Hacker News new | past | comments | ask | show | jobs | submit login

> The distinction between code and data is very real, and dates back to at least the original Harvard Architecture machine in 1944. Things like W^X and stack canaries have been around for decades too.

You are right in some sense, but wrong in another:

You can easily write an interpreter in a Harvard Architecture machine. You can even do it accidentally for an ad-hoc 'language'. An interpreter naturally treats data as code.

See eg https://gwern.net/turing-complete#security-implications




An interpreter still models execution at a nested level of abstraction — data remains distinguishable from code.


In some sense, yes. In some other sense: in an interpreter data controls behaviour in a Turing complete way. That's functionally equivalent to code.

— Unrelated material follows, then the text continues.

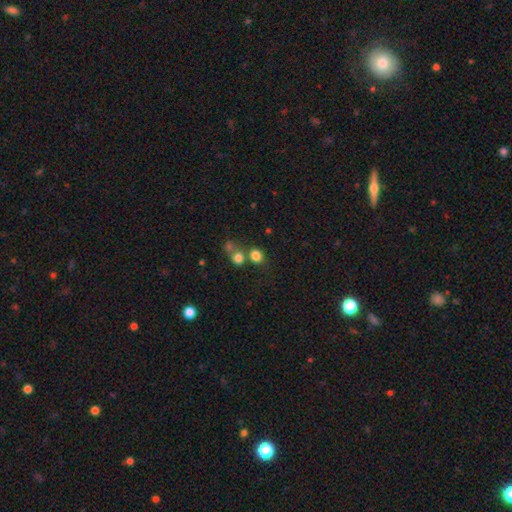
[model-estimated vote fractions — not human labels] This is likely a smooth galaxy (79%). How rounded: likely round (76%). Merging: likely none (60%).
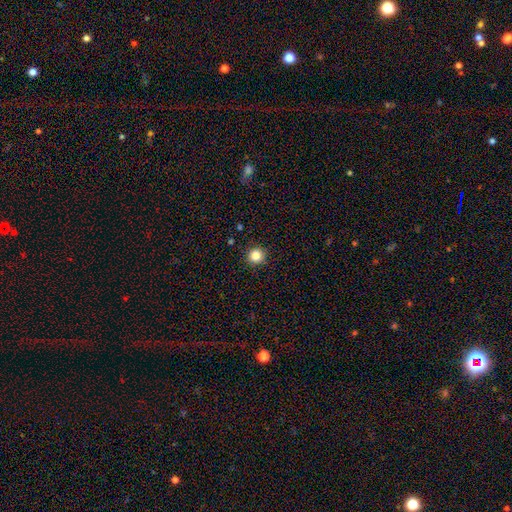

And in reality, it's the other way around: Harvard architecture is the interpreter written on top of the runtime of physics. Reality does not distinguish between code and data. Formal constructs we invent might, and it almost works fine in theory (just don't look too close at the boundary between "code" and "data") - but you can't instantiate such systems directly, you're building them inside reality that does not support code/data distinction.

(This is part of the reason why an attacker having physical access to target machine means the target is pwnd. You can enforce whatever constraints and concocted abstraction boundaries you like in your software and hardware; my electron gun doesn't care.)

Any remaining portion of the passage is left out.